Pelayo’s a really good guy. If you’re a guy. Unfortunately he treats women and his girlfriend like carp. He has an amazing sexy girlfriend but constantly chases and objectifies other women due to his self esteem issues (which I’ve always thought strange because he’s fairly attractive). The kicker is that he knows he has an amazing girlfriend and does wrong by her. Once he got drunk and broke down crying to me that he was a scumbag and didn’t deserve her. I  know that he’s cheated on her again since then with a girl who could never measure up. 

I bring up this story not to suggest that your boyfriend is a cheater like Pelayo. I don’t even know him. I mean to say that your boyfriend is who he is. From his lying, he already knows that this hurts you but he won’t change unless he is forced to. It doesn’t matter how amazingly sexy or cool you are or become. Put your foot down because he’s not going to suddenly see the light. 

Post # 32
Member
2782 posts
Sugar bee
  • Wedding: November 2013

Being the “cool gf” never helped any guy actually get to know his woman.
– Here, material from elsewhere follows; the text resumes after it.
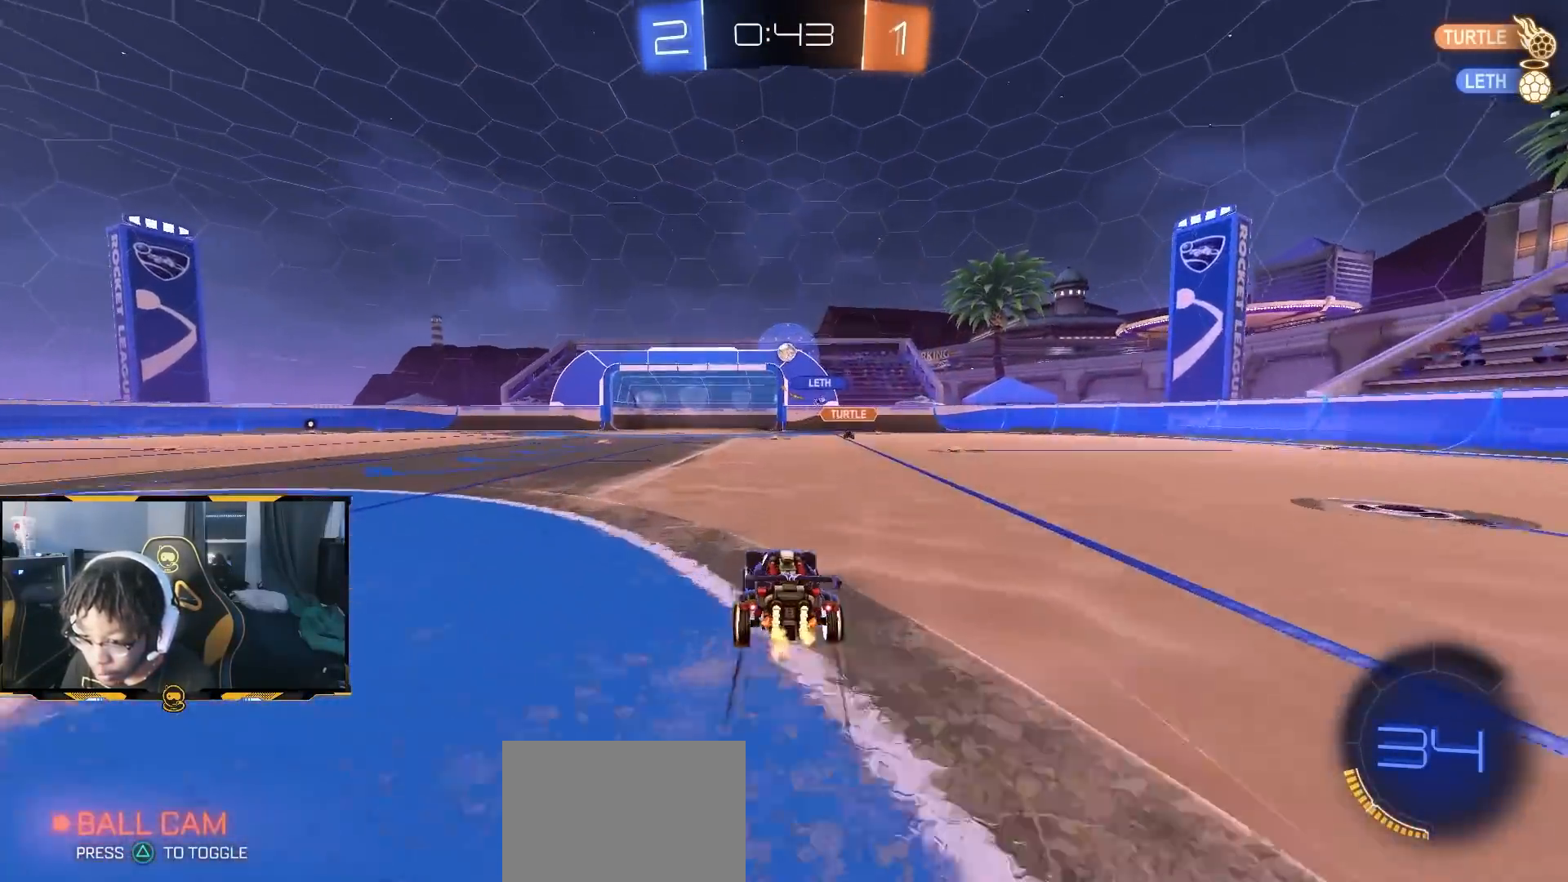
{"dt_ms": 500, "buttons": ["R2"], "left_stick": "center", "right_stick": "center", "button_events": []}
It never helped any woman actually open up to her man.

It never helped any couple deepen their bond – in fact it prevents this from happening since you maintain a cool, airy, superficial relationship.

It is also based on acting and lies so you help a poor schmuck fall in love with an idealized version of yourself. If the relationship ever tries to take a step forward both parties feel resentful (One Bc they acted, the other bc they’ve been had! Bait and switch!).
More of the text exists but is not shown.